Realtor.com is a real estate listings website that allows potential home buyers and sellers to search real estate property records, houses, condos, and more online. "The transition to AWS Fargate was very smooth, simple, and fast,” said Jean Domiguez, Director of Cloud Services, Realtor.com. “This fundamentally changes how we deliver containers by removing the need to optimize container infrastructure and workload density. AWS Fargate is a game changer in container cluster management and delivery."
Edmunds.com is an online resource for consumers to review car information for new and used automobiles. “AWS Fargate allows us to focus on developing and delivering features to our end-users while it manages the service management nuances,” said Ajit Zadgaonkar, Executive Director, Edmunds.com. “The abstraction at 'Task' level is a brilliant step towards making it easier to develop highly scalable microservices.”
AdRoll specializes in performance advertising marketing serving over 16K business-to-business clients worldwide. “We’ve migrated a number of applications into microservices, but there is still some overhead required to manage the clusters,” said Valentino Volonghi, CTO, AdRoll. “AWS Fargate gives even more teams the autonomy to quickly experiment with a variety of new services, without depending on an operations team. Basically, AWS Fargate lowers our operational cost to gain even more agility with containers.”

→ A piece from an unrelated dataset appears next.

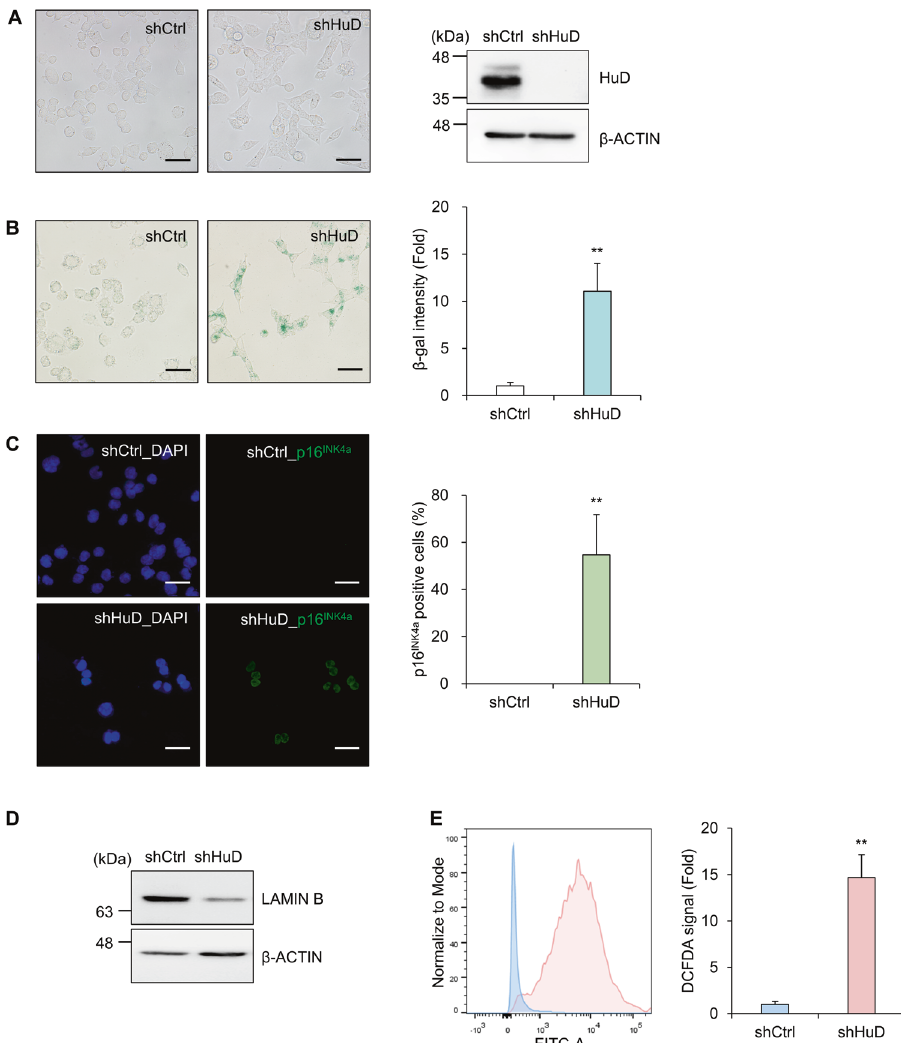
Fig. 1 Enhanced cellular senescence mediated via HuD downregulation. A Stable cells expressing short hairpin RNA against HuD (shHuD) or control RNA (shCtrl) were established using mouse neuroblastoma Neuro2A (N2a) cells. Downregulation of HuD was assessed via western blotting analysis. β -ACTIN was used as a loading control. B Cells were stained with senescence-associated β -galactosidase (SA β -gal). The relative intensity of SA β -gal was assessed via densitometric analysis using Image J. C The level of p16 INK4a was investigated via immuno fl uorescence microscopy and quanti fi ed by counting the number of p16 INK4a -expressing cells. Green: p16 INK4a , blue: nuclei. D The level of LAMIN B was assessed via western blotting analysis. β -ACTIN used as a loading control. E Cells were incubated with DCFDA, a fl uorescent indicator of ROS and cellular ROS levels between N2a_shCtrl and N2a_shHuD cells were determined using fl ow cytometry. Images are representative, and data indicate the mean ± SEM from three independent analyses. Scale bar, 50 μ m. The statistical signi fi cance of the data was analyzed via Student ’ s t -test; ** p <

Expedia is a global travel company that operates several international online travel brands. “We’re excited to explore how AWS Fargate could help reduce the current operational overhead involved in managing Amazon ECS clusters,” said Matt Callahan, Engineering Manager for Cloud Automation, Expedia. “This includes monitoring and patching Amazon EC2 instances, tweaking cluster auto-scaling, and right-sizing instances. During the AWS Fargate customer beta testing we were impressed with the simplicity of creating a new serverless Amazon ECS cluster without the need for a complex AMI creation pipeline.”